- _Task details_
The pictures get dropped, while every remaining part of the listing is copied exactly.

- _Data segment_

※

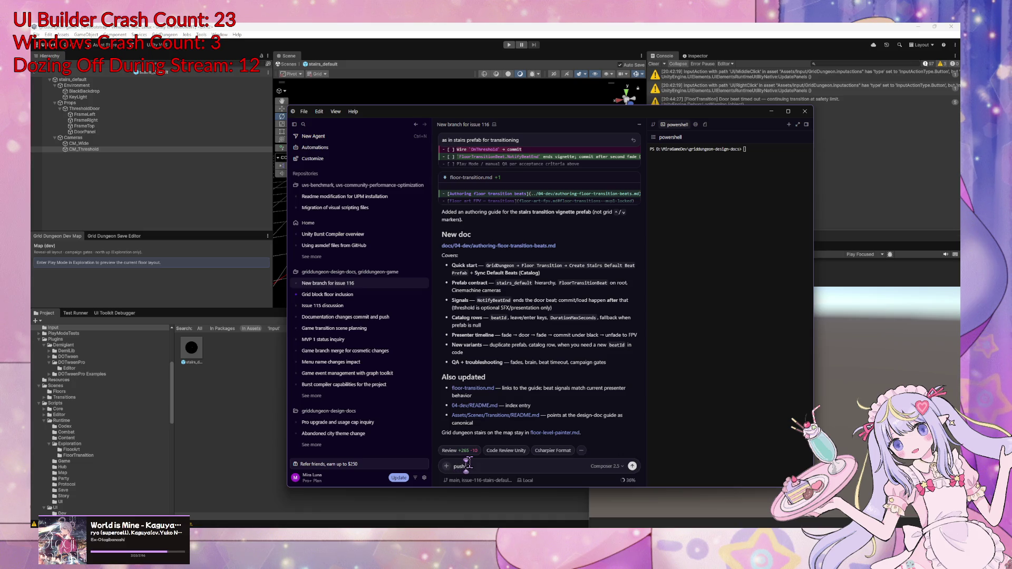
key(BackSpace)
key(BackSpace)
key(BackSpace)
text(com)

※

- _Solution for this problem_
key(BackSpace)
key(BackSpace)
key(BackSpace)
text(com)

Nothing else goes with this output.